In other words, when Paul talks about those who won’t enter into the kingdom of God, it is not because of the quality of their sins by themselves—it is the problems their sins will pose when the distractions experienced in death overwhelm the interest one has in the resurrection. This is why certain sins are grouped together—because each group of sins played on the same human vulnerability. People then got ‘stuck’ in death, while those who follow Christ and seek the resurrection are ‘unstuck’—and likewise, the stories of Christ ‘unsticking’ others from death are part of the whole crucifixion narrative.
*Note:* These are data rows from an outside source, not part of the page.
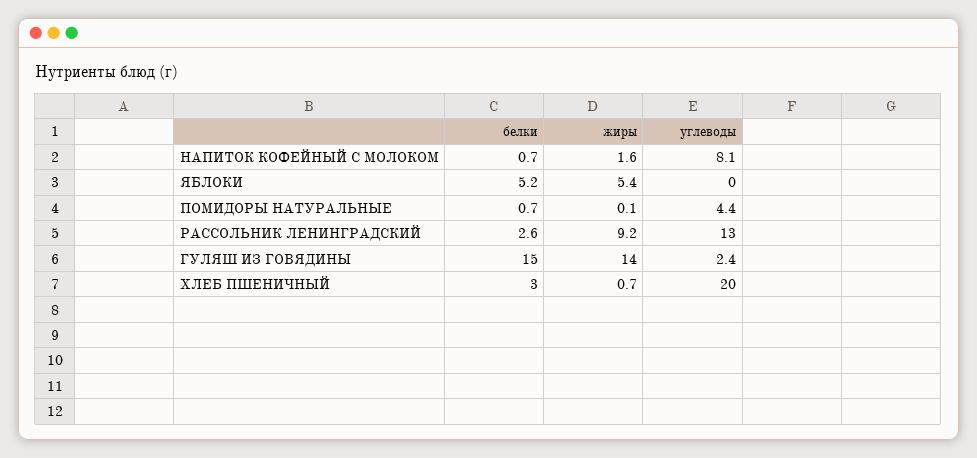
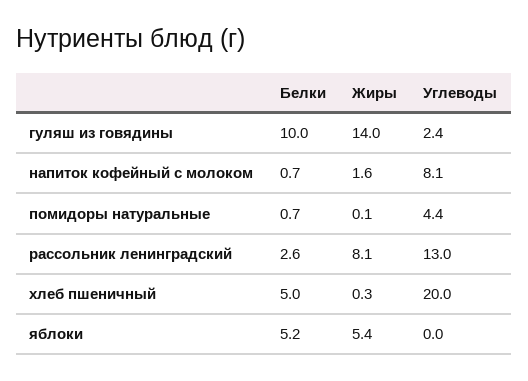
  {
    "белки": {
      "НАПИТОК КОФЕЙНЫЙ С МОЛОКОМ": 0.7,
      "ЯБЛОКИ": 5.2,
      "ПОМИДОРЫ НАТУРАЛЬНЫЕ": 0.7,
      "РАССОЛЬНИК ЛЕНИНГРАДСКИЙ": 2.6,
-     "ГУЛЯШ ИЗ ГОВЯДИНЫ": 15,
+     "ГУЛЯШ ИЗ ГОВЯДИНЫ": 10,
-     "ХЛЕБ ПШЕНИЧНЫЙ": 3
+     "ХЛЕБ ПШЕНИЧНЫЙ": 5
    },
    "жиры": {
      "НАПИТОК КОФЕЙНЫЙ С МОЛОКОМ": 1.6,
      "ЯБЛОКИ": 5.4,
      "ПОМИДОРЫ НАТУРАЛЬНЫЕ": 0.1,
-     "РАССОЛЬНИК ЛЕНИНГРАДСКИЙ": 9.2,
+     "РАССОЛЬНИК ЛЕНИНГРАДСКИЙ": 8.1,
      "ГУЛЯШ ИЗ ГОВЯДИНЫ": 14,
-     "ХЛЕБ ПШЕНИЧНЫЙ": 0.7
+     "ХЛЕБ ПШЕНИЧНЫЙ": 0.3
    },
    "углеводы": {
      "НАПИТОК КОФЕЙНЫЙ С МОЛОКОМ": 8.1,
      "ЯБЛОКИ": 0,
      "ПОМИДОРЫ НАТУРАЛЬНЫЕ": 4.4,
      "РАССОЛЬНИК ЛЕНИНГРАДСКИЙ": 13,
      "ГУЛЯШ ИЗ ГОВЯДИНЫ": 2.4,
      "ХЛЕБ ПШЕНИЧНЫЙ": 20
    }
  }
If you do not believe that heaven and hell are on this side of the life/death barrier, then you want death—you strive towards it—you will fly airplanes into buildings to achieve it. That is how serious the cosmological difference is. But those who are drawn to life in its purist form will be drawn towards the source of life—regardless of their stated beliefs. And I have found them to be able allies—regardless of their stated affiliations. These are folks who avoid the taste of death, as it were. They don’t wait for death to build them a comfortable house, with a big easy chair, and lots of servants all over the place catering to their every whim, and then wonder when—all of a sudden if they actually want to get out—they cannot find the door where they came in. Pluto wasn’t the Greek god of wealth for nothing—this aspect of death being a source of wealth and therefore enticing the soul to transition from regular sleep to permanent death—was not just a Judahite notion.
Death is a bribe that you accept, from this point of view. This scene from The Matrix [1] illustrated the concept flawlessly—far too well to go into here.
Those who truly love life are all on the same side—they struggle together.